OKLAHOMA CITY — A federal judge has denied a restraining order request and the Kiowa Tribe’s Bureau of Indian Affairs-conducted election will continue Saturday as scheduled.

On Friday morning, Judge Timothy DeGuisti ruled against John Daugomah, a Kiowa citizen who was seeking a temporary restraining order to prohibit the BIA from conducting a special election for all eight seats on the Kiowa Business Committee.

Claiming a lack of authority to call a tribal election, Daugomah filed the suit on Sept. 8, naming Roberts, former BIA Southern Plains regional director Dan Deerinwater, BIA deputy director Mike Smith and the five members of the BIA election board as defendants.

In his ruling, DeGuisti took issue with the timing of Daugomah’s legal challenge. The election was initially announced in June and ballots were mailed out in late August.

“Plaintiff’s choice to file this action on the eve of the completion of the election when plaintiff has been aware of the pending election process for several months militates against the notion that emergency relief based on emergency proceedings to prevent imminent and irreparable harm is called for here,” he wrote. “Indeed, the procedure established for this election also includes a period in which the results may be challenged, which period does not begin to run until the election is completed on Sept. 17, 2016.

“The effect of granting temporary injunctive relief here would be to undo a months-long process at the 11th hour upon an insufficient showing of irreparable harm.”

With no walk-in voting allowed, Daugomah’s request came as ballots were already rolling in at the election board’s Anadarko post office box.

The federal government has not universally recognized a Kiowa election since December 2010. Since then, three of the eight business committee members have either resigned or simply quit showing up to meetings.
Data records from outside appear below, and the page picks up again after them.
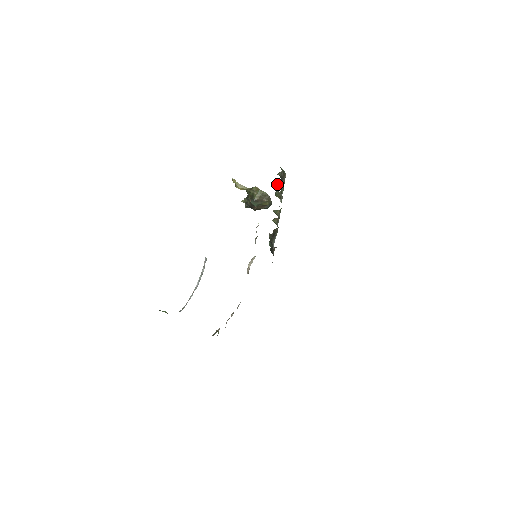
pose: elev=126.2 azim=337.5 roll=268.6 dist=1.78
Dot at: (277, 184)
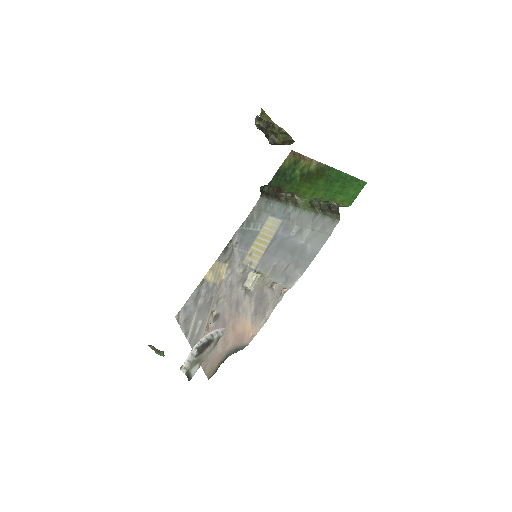
Dot at: (321, 205)
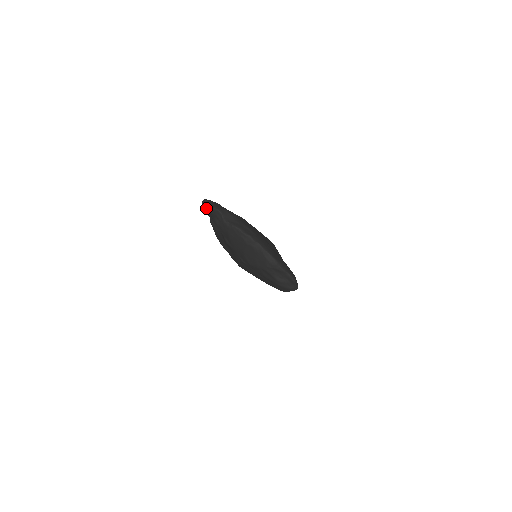
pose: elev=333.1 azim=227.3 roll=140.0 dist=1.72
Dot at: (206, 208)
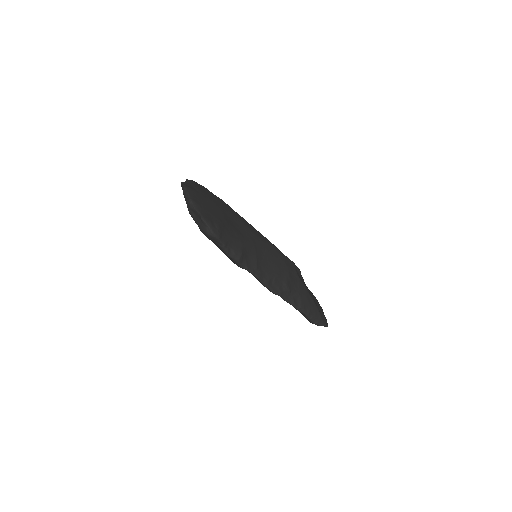
Dot at: occluded
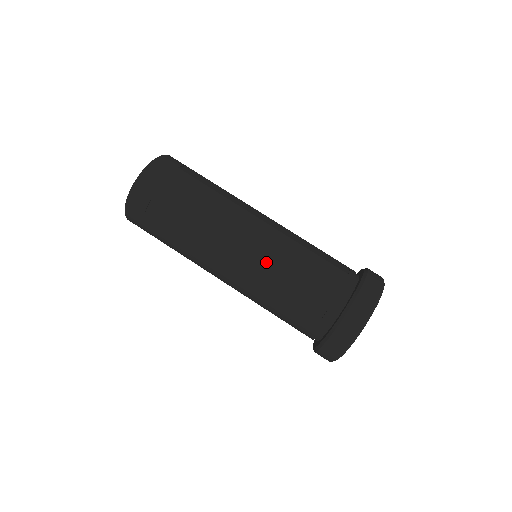
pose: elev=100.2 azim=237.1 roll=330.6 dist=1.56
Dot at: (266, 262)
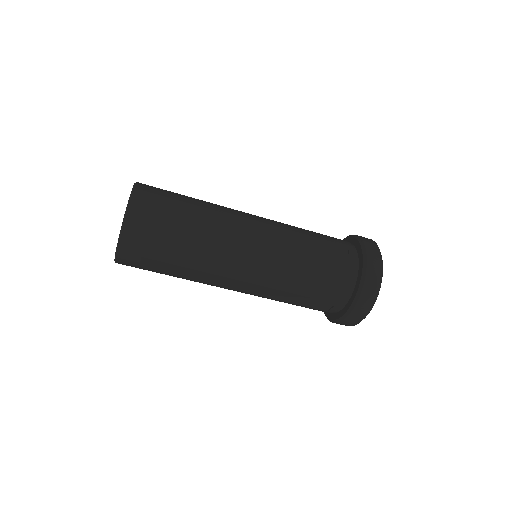
Dot at: (272, 285)
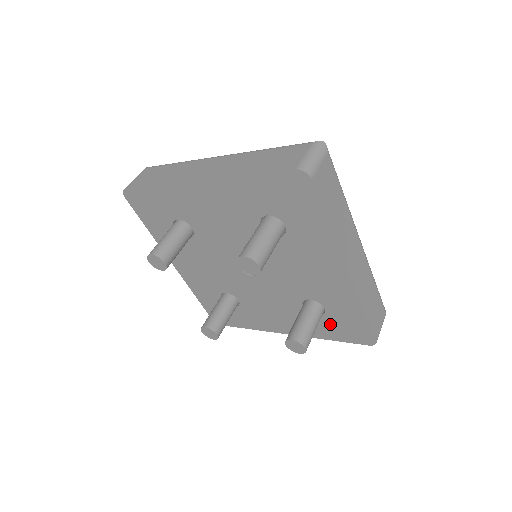
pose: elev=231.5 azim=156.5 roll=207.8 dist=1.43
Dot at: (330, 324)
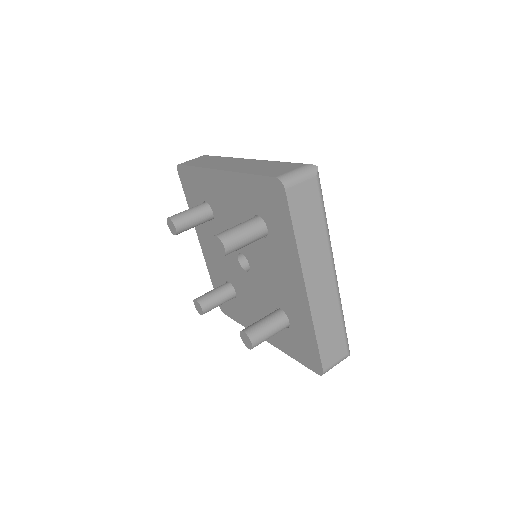
Dot at: (293, 340)
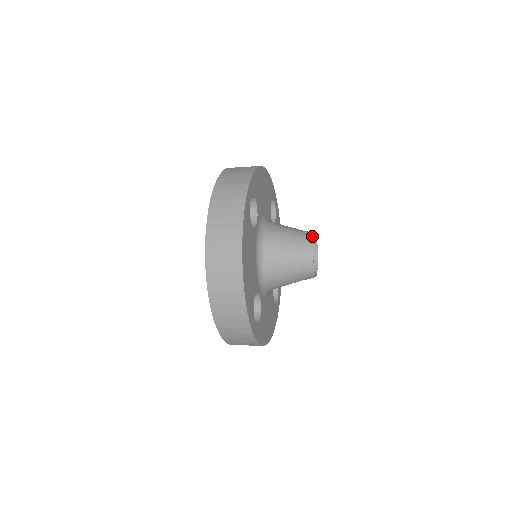
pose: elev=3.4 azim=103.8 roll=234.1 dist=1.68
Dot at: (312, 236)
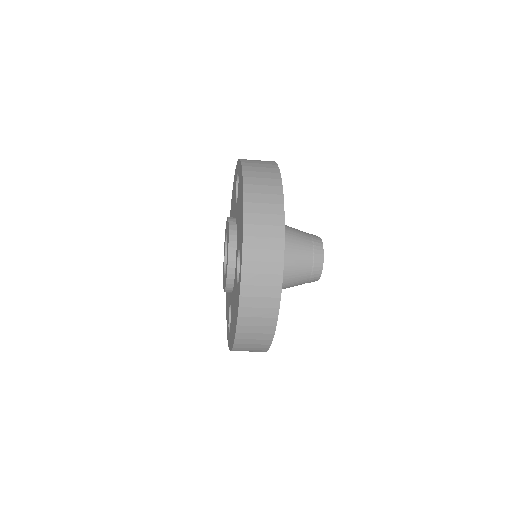
Dot at: occluded
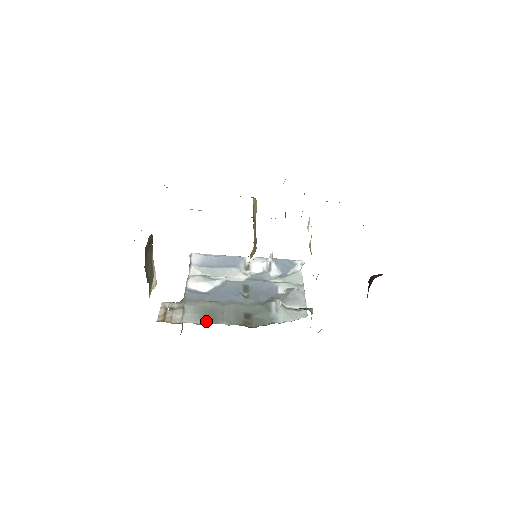
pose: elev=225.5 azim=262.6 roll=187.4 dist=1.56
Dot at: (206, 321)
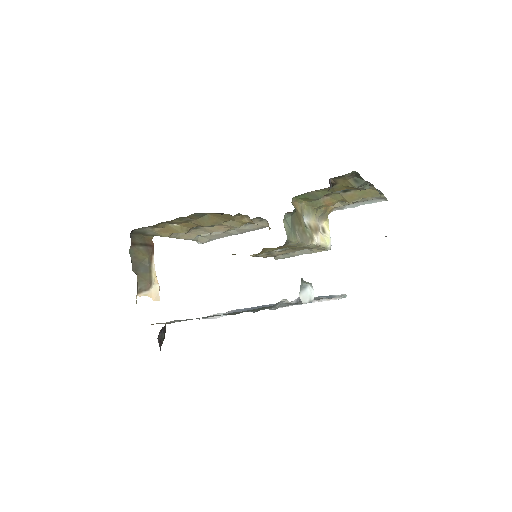
Dot at: (192, 319)
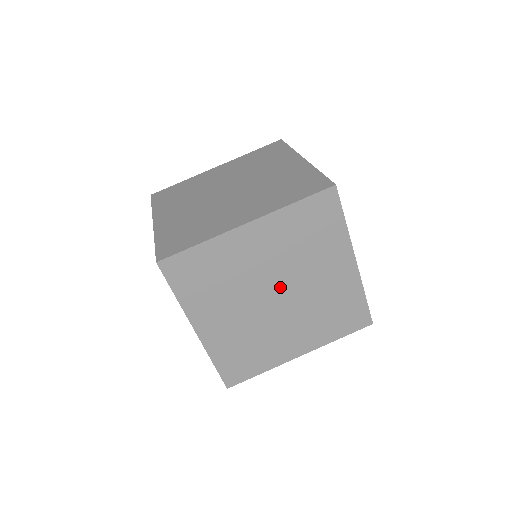
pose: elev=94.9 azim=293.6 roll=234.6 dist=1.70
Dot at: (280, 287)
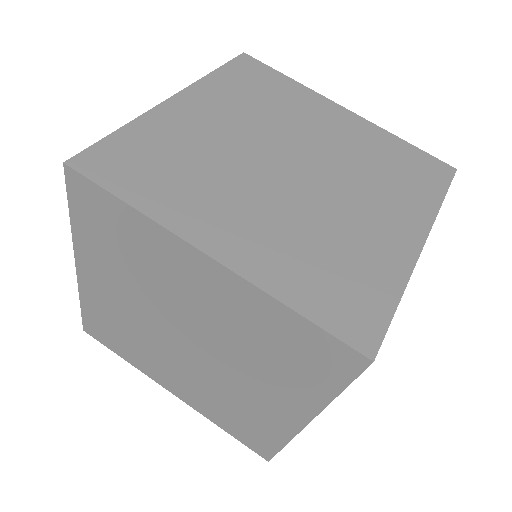
Dot at: (197, 341)
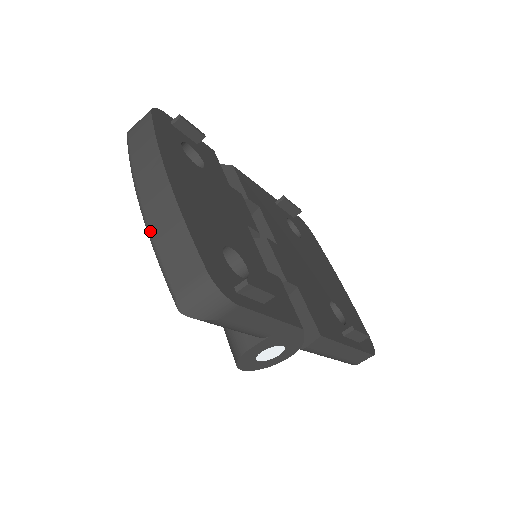
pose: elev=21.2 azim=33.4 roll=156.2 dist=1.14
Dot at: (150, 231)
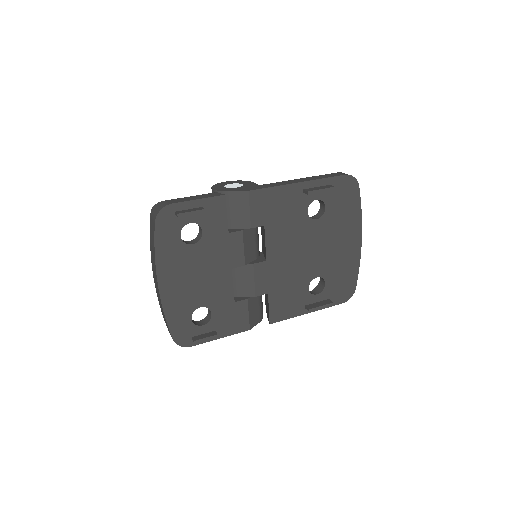
Dot at: occluded
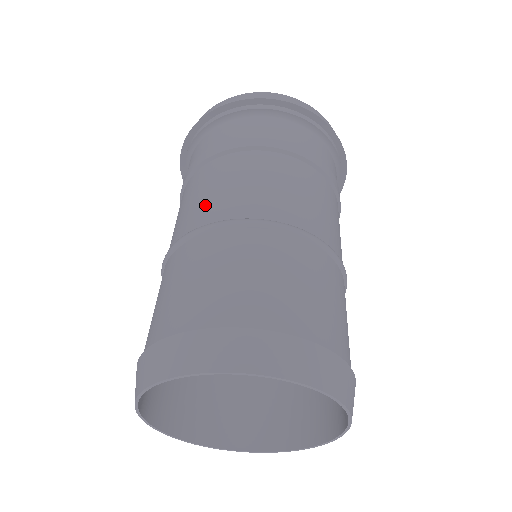
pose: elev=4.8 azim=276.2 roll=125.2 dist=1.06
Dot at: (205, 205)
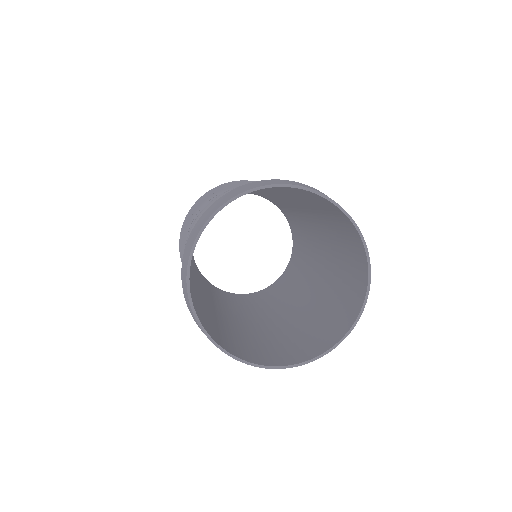
Dot at: occluded
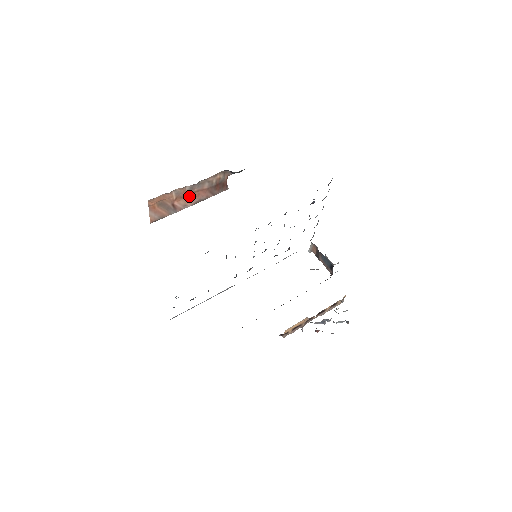
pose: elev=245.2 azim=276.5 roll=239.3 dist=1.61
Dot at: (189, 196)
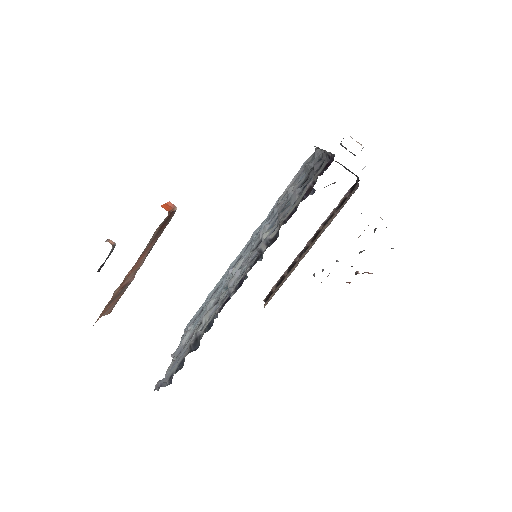
Dot at: (134, 266)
Citing a carryover clause in the tribe’s constitution, the five remaining members, led by Amber Toppah, have claimed that they are a legitimate business committee and have been working out of the Kiowa Tribe’s complex.

None of the five members of the Toppah-led business committee are among the candidates on the ballot.

Under the current Kiowa constitution, the tribe has a hearing board as its final arbiter, but it has not been fully staffed for an extended period, thus making it unable to intervene. Attempts were made to conduct elections in 2011, 2012, and 2013, however, the tribe’s election board does not have enough members to constitute a quorum and its office at the complex has been locked for several years.

For more than four years, the BIA’s Southern Plains Regional Office recognized the Toppah-led business committee as the tribe’s official government for purposes of contract renewals.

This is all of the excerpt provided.